EXERCISE INPUTS:
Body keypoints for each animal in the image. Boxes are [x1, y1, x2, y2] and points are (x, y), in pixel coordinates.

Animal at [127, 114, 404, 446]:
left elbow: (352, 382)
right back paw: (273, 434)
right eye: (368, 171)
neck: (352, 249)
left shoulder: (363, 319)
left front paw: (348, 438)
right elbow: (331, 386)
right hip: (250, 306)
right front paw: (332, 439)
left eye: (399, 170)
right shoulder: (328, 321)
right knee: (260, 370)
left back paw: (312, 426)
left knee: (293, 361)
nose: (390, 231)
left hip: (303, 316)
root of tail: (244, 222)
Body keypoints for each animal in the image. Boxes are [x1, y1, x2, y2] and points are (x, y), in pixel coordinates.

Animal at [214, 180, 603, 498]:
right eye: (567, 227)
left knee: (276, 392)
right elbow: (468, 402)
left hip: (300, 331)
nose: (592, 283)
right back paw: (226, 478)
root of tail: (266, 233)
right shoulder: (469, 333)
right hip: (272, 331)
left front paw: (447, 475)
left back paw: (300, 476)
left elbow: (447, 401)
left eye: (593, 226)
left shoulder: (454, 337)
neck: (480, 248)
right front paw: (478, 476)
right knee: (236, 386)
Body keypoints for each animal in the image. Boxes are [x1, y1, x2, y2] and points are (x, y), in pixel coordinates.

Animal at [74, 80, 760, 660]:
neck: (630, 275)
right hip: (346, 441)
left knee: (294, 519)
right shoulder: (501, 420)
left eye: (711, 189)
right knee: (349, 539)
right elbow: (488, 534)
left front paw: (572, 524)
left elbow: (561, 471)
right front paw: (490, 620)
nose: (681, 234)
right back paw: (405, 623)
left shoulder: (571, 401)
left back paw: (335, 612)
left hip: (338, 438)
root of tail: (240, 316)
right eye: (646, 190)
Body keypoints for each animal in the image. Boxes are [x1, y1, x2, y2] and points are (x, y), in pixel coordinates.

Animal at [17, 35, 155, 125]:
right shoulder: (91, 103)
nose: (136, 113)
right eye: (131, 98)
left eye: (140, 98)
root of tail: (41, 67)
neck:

EXERCISE GOAL: Every line above is to be transcribed exactly, with nothing dropped.

FINISHED EXERCISE:
Body keypoints for each animal in the image. Boxes are [x1, y1, x2, y2] and points are (x, y), in pixel coordinates.

Animal at [127, 114, 404, 446]:
left elbow: (352, 382)
right back paw: (273, 434)
right eye: (368, 171)
neck: (352, 249)
left shoulder: (363, 319)
left front paw: (348, 438)
right elbow: (331, 386)
right hip: (250, 306)
right front paw: (332, 439)
left eye: (399, 170)
right shoulder: (328, 321)
right knee: (260, 370)
left back paw: (312, 426)
left knee: (293, 361)
nose: (390, 231)
left hip: (303, 316)
root of tail: (244, 222)
Body keypoints for each animal in the image. Boxes are [x1, y1, x2, y2] and points are (x, y), in pixel coordinates.

Animal at [214, 180, 603, 498]:
right eye: (567, 227)
left knee: (276, 392)
right elbow: (468, 402)
left hip: (300, 331)
nose: (592, 283)
right back paw: (226, 478)
root of tail: (266, 233)
right shoulder: (469, 333)
right hip: (272, 331)
left front paw: (447, 475)
left back paw: (300, 476)
left elbow: (447, 401)
left eye: (593, 226)
left shoulder: (454, 337)
neck: (480, 248)
right front paw: (478, 476)
right knee: (236, 386)
Body keypoints for each animal in the image. Boxes are [x1, y1, x2, y2] and points are (x, y), in pixel coordinates.

Animal at [74, 80, 760, 660]:
neck: (630, 275)
right hip: (346, 441)
left knee: (294, 519)
right shoulder: (501, 420)
left eye: (711, 189)
right knee: (349, 539)
right elbow: (488, 534)
left front paw: (572, 524)
left elbow: (561, 471)
right front paw: (490, 620)
nose: (681, 234)
right back paw: (405, 623)
left shoulder: (571, 401)
left back paw: (335, 612)
left hip: (338, 438)
root of tail: (240, 316)
right eye: (646, 190)
Body keypoints for each animal in the image. Boxes are [x1, y1, x2, y2] and points are (x, y), in pixel coordinates.

Animal at [17, 35, 155, 125]:
right shoulder: (91, 103)
nose: (136, 113)
right eye: (131, 98)
left eye: (140, 98)
root of tail: (41, 67)
neck:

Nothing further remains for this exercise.